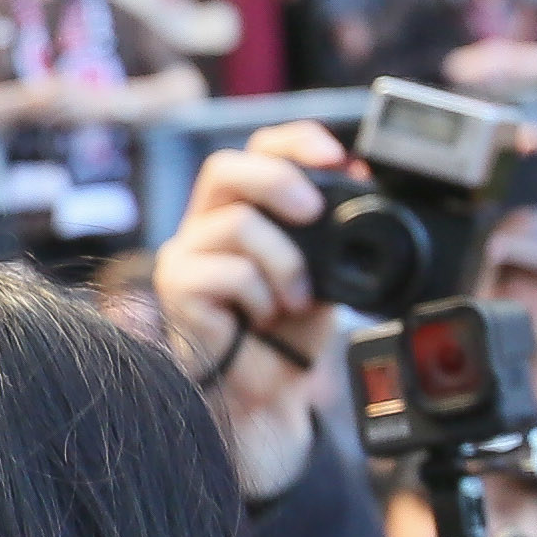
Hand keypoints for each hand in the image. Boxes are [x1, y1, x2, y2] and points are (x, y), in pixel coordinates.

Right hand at [151, 118, 347, 499]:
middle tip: (314, 212)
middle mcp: (204, 225)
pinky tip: (265, 318)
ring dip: (283, 261)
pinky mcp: (176, 289)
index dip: (292, 142)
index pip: (256, 150)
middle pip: (227, 168)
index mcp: (239, 209)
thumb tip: (360, 175)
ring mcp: (184, 255)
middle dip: (278, 181)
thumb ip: (333, 226)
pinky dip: (260, 294)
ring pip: (236, 222)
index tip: (335, 156)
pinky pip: (227, 270)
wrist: (266, 394)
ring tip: (297, 298)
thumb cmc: (287, 334)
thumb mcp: (324, 269)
******
TASK DETAILS - Set down the records in full and exactly. Do not carry over any image.

RESPONSE TO THIS TASK -
Hand keypoints for each hand in the image. Boxes are [x1, y1, x2, y2] and points are (x, y), in pixel coordinates.

Right hand at [151, 118, 347, 499]:
middle tip: (314, 212)
middle mcp: (204, 225)
pinky tip: (265, 318)
ring dip: (283, 261)
pinky mcp: (176, 289)
index dip: (292, 142)
index pip: (256, 150)
middle pip: (227, 168)
index mcp: (239, 209)
thumb tip: (360, 175)
ring mcp: (184, 255)
middle dip: (278, 181)
thumb ip: (333, 226)
pinky dip: (260, 294)
ring pip: (236, 222)
index tip: (335, 156)
pinky pip: (227, 270)
wrist: (266, 394)
ring tip: (297, 298)
thumb cmc: (287, 334)
thumb mcp: (324, 269)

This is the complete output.